O objetivo era levantar imagens de câmera de segurança de locais pelos quais tinha passado e identificar pessoas com quem ele tinha entrado em contato ao tentar comprar um termômetro em uma farmácia ou ao ir e voltar de ônibus do centro de exames.
Elas seriam rastreadas e também testadas para covid-19 para evitar que o vírus continuasse a se propagar.
Tratamento gratuito
Ho foi levado para um hospital público e avisado de que todo o tratamento seu gratuito.
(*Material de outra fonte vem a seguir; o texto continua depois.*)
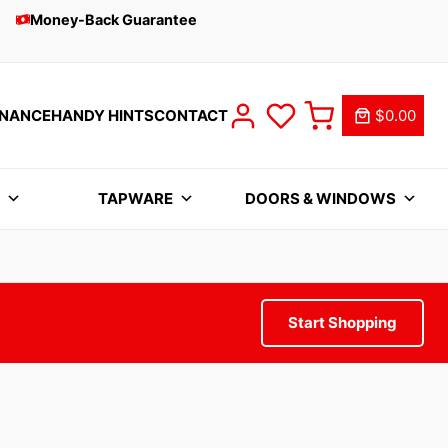
Money-Back Guarantee
INANCE
HANDY HINTS
CONTACT
$0.00
S
TAPWARE
DOORS & WINDOWS
Start Shopping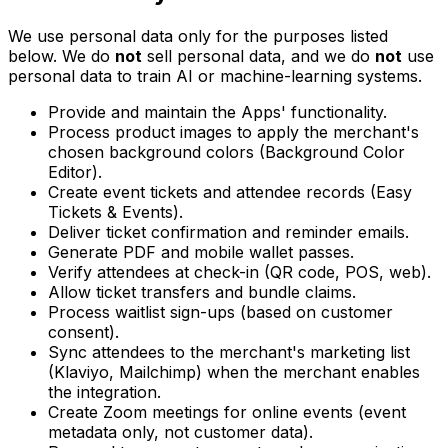
We use personal data only for the purposes listed
below. We do
not
sell personal data, and we do
not
use
personal data to train AI or machine-learning systems.
Provide and maintain the Apps' functionality.
Process product images to apply the merchant's
chosen background colors (Background Color
Editor).
Create event tickets and attendee records (Easy
Tickets & Events).
Deliver ticket confirmation and reminder emails.
Generate PDF and mobile wallet passes.
Verify attendees at check-in (QR code, POS, web).
Allow ticket transfers and bundle claims.
Process waitlist sign-ups (based on customer
consent).
Sync attendees to the merchant's marketing list
(Klaviyo, Mailchimp) when the merchant enables
the integration.
Create Zoom meetings for online events (event
metadata only, not customer data).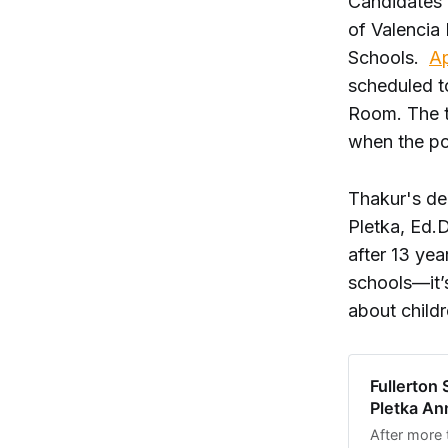
Candidates 
of Valencia
Schools.
Ap
scheduled t
Room. The t
when the po
Thakur's de
Pletka, Ed.D
after 13 yea
schools—it’
about childr
Fullerton 
Pletka An
After more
Ele ficou totalmente isolado em um quarto com TV a cabo, geladeira e banheiro. "Não podia nem abrir a janela para tomar um ar", lembra ele.
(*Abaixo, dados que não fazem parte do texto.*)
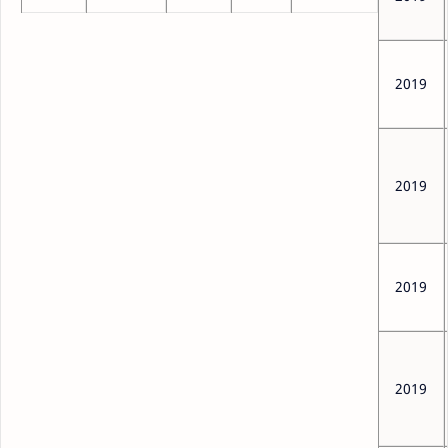
2019
2019
2019
2019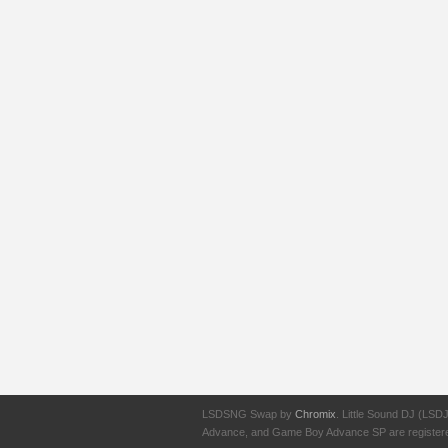
LSDSNG Swap by
Chromix
. Little Sound DJ (LSD
Advance, and Game Boy Advance SP are registered t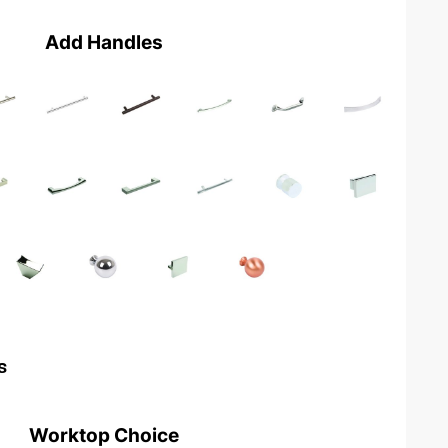
Add Handles
s
Worktop Choice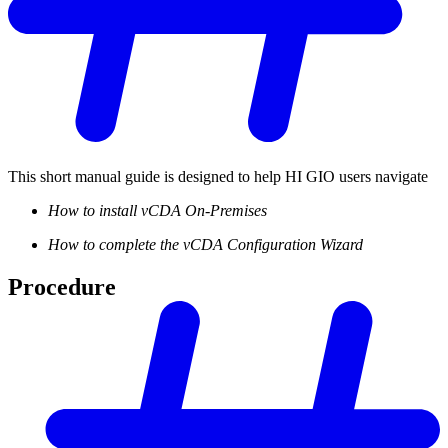
This short manual guide is designed to help HI GIO users navigate
How to install vCDA On-Premises
How to complete the vCDA Configuration Wizard
Procedure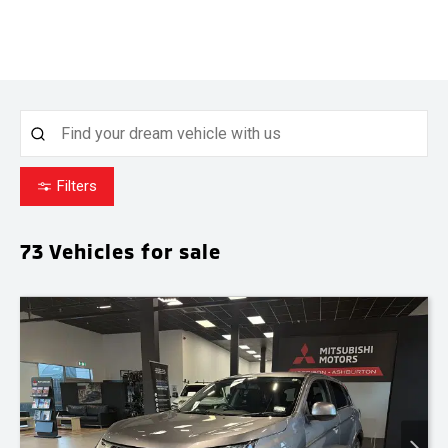
Filters
73
Vehicles for sale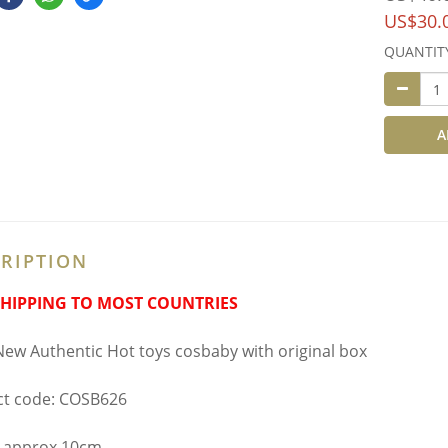
US$30.
QUANTIT
A
RIPTION
SHIPPING TO MOST COUNTRIES
ew Authentic Hot toys cosbaby with original box
t code: COSB626
 approx 10cm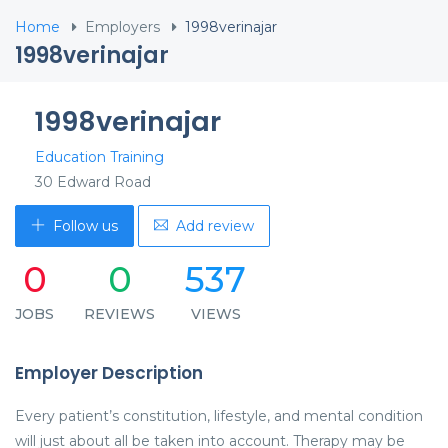
Home
Employers
1998verinajar
1998verinajar
1998verinajar
Education Training
30 Edward Road
Follow us
Add review
0
0
537
JOBS
REVIEWS
VIEWS
Employer Description
Every patient’s constitution, lifestyle, and mental condition
will just about all be taken into account. Therapy may be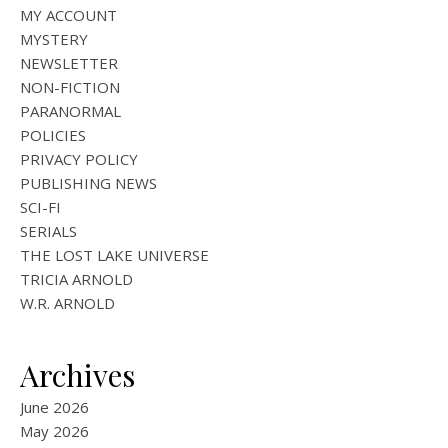
MY ACCOUNT
MYSTERY
NEWSLETTER
NON-FICTION
PARANORMAL
POLICIES
PRIVACY POLICY
PUBLISHING NEWS
SCI-FI
SERIALS
THE LOST LAKE UNIVERSE
TRICIA ARNOLD
W.R. ARNOLD
Archives
June 2026
May 2026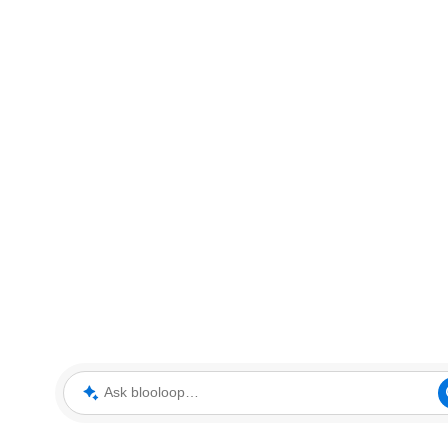
Ask blooloop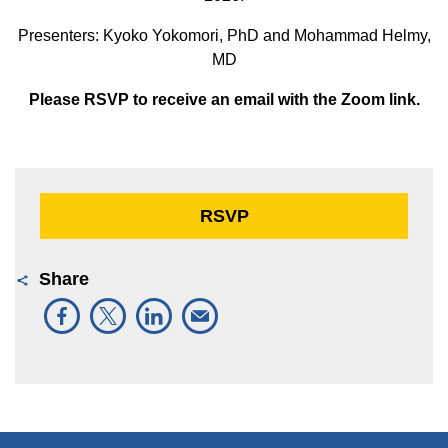
Presenters: Kyoko Yokomori, PhD and Mohammad Helmy,
MD
Please RSVP to receive an email with the Zoom link.
RSVP
Share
Os profissionais de saúde só entravam para levá-lo para fazer algum exame, sempre coberto por equipamentos de proteção individual.
Era ele próprio quem tinha que monitorar sua saúde enquanto estava internado. "Eles deixaram todos os equipamentos de medição no quarto e me ensinaram a usar sozinho, para não terem de ficar entrando no quarto", conta Ho.
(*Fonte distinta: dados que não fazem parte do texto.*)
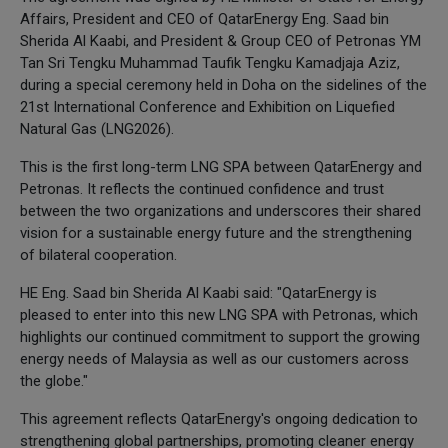
Affairs, President and CEO of QatarEnergy Eng. Saad bin
Sherida Al Kaabi, and President & Group CEO of Petronas YM
Tan Sri Tengku Muhammad Taufik Tengku Kamadjaja Aziz,
during a special ceremony held in Doha on the sidelines of the
21st International Conference and Exhibition on Liquefied
Natural Gas (LNG2026).
This is the first long-term LNG SPA between QatarEnergy and
Petronas. It reflects the continued confidence and trust
between the two organizations and underscores their shared
vision for a sustainable energy future and the strengthening
of bilateral cooperation.
HE Eng. Saad bin Sherida Al Kaabi said: "QatarEnergy is
pleased to enter into this new LNG SPA with Petronas, which
highlights our continued commitment to support the growing
energy needs of Malaysia as well as our customers across
the globe."
This agreement reflects QatarEnergy's ongoing dedication to
strengthening global partnerships, promoting cleaner energy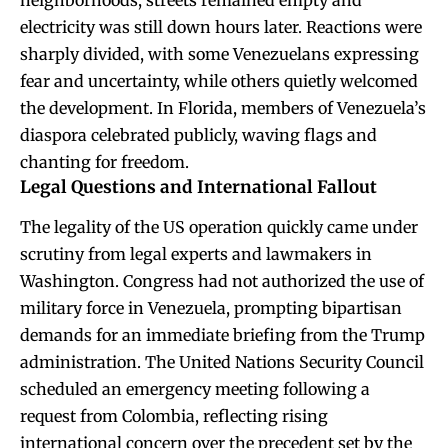
neighborhoods, streets remained empty and
electricity was still down hours later. Reactions were
sharply divided, with some Venezuelans expressing
fear and uncertainty, while others quietly welcomed
the development. In Florida, members of Venezuela’s
diaspora celebrated publicly, waving flags and
chanting for freedom.
Legal Questions and International Fallout
The legality of the US operation quickly came under
scrutiny from legal experts and lawmakers in
Washington. Congress had not authorized the use of
military force in Venezuela, prompting bipartisan
demands for an immediate briefing from the Trump
administration. The United Nations Security Council
scheduled an emergency meeting following a
request from Colombia, reflecting rising
international concern over the precedent set by the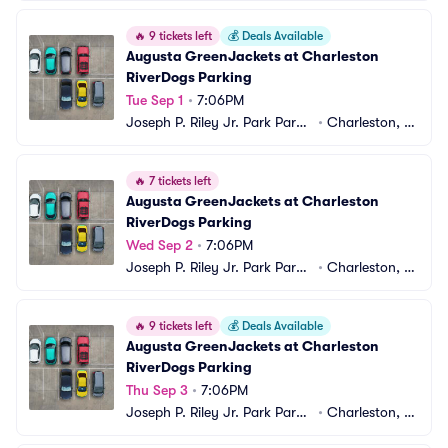
🔥
9 tickets left
💰
Deals Available
Augusta GreenJackets at Charleston 
RiverDogs Parking
Tue Sep 1
•
7:06PM
Joseph P. Riley Jr. Park Parki
•
Charleston, S
ng
C
🔥
7 tickets left
Augusta GreenJackets at Charleston 
RiverDogs Parking
Wed Sep 2
•
7:06PM
Joseph P. Riley Jr. Park Parki
•
Charleston, S
ng
C
🔥
9 tickets left
💰
Deals Available
Augusta GreenJackets at Charleston 
RiverDogs Parking
Thu Sep 3
•
7:06PM
Joseph P. Riley Jr. Park Parki
•
Charleston, S
ng
C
O comerciante passou 19 dias internado e chegou a ser diagnosticado com uma pneumonia, que acabou não sendo muito grave.
Enquanto ele estava no hospital, fez seis exames para covid-19 e só foi liberado após ter dois testes negativos seguidos, em dias consecutivos, e nenhum sinal de pneumonia.
Alertas por SMS
Em um site público, cada paciente como Ho é identificado por um número, que informa a data de nascimento da pessoa, provável local de infecção, bairro onde mora e hospital para onde foi levado.
O governo alerta por mensagem de texto os moradores da região onde alguém infectado mora ou esteve.
Uma pessoa pode checar o percurso que o paciente fez e quando para saber se entrou em contato com alguém que estava infectado e, em caso positivo, fazer o teste.
Esse sistema de rastreamento, junto com os testes em massa, é apontado como um dos principais motivos pelos quais a Coreia do Sul conseguiu reduzir drasticamente o número de novo casos de coronavírus.
O país chegou a ser o segundo mais afetado do mundo em meados de março, mas hoje tem apenas o 38º maior total de casos, com 10,8 mil infecções confirmadas, e 254 mortes.
Controle x privacidade
Na segunda-feira, foram registrados apenas três novos casos na Coreia do Sul, todos importados. Foi o menor número em quase três meses.
Aos poucos, a vida começa a se normalizar no país. As partidas de beisebol voltaram, mas sem público. E as aulas serão retomadas gradualmente a partir da próxima semana.
Ho acredita que isso só foi possível porque a população aceitou abrir mão de um pouco de sua privacidade.
Ele afirma que a maioria dos sul-coreanos considera isso hoje necessário, após outra epidemia causada por um coronavírus, de Mers, em 2012, na qual a Coreia do Sul foi o país mais afetado fora do Oriente Médio.
"Naquela época, não houve esse tipo de controle, e o governo foi muito criticado porque não conseguiu rastrear as pessoas que foram contaminadas. Por isso, existe esse sistema hoje, e as pessoas não falam mais que é uma invasão de privacidade, porque entendem que sem isso não há como conter a disseminação do vírus."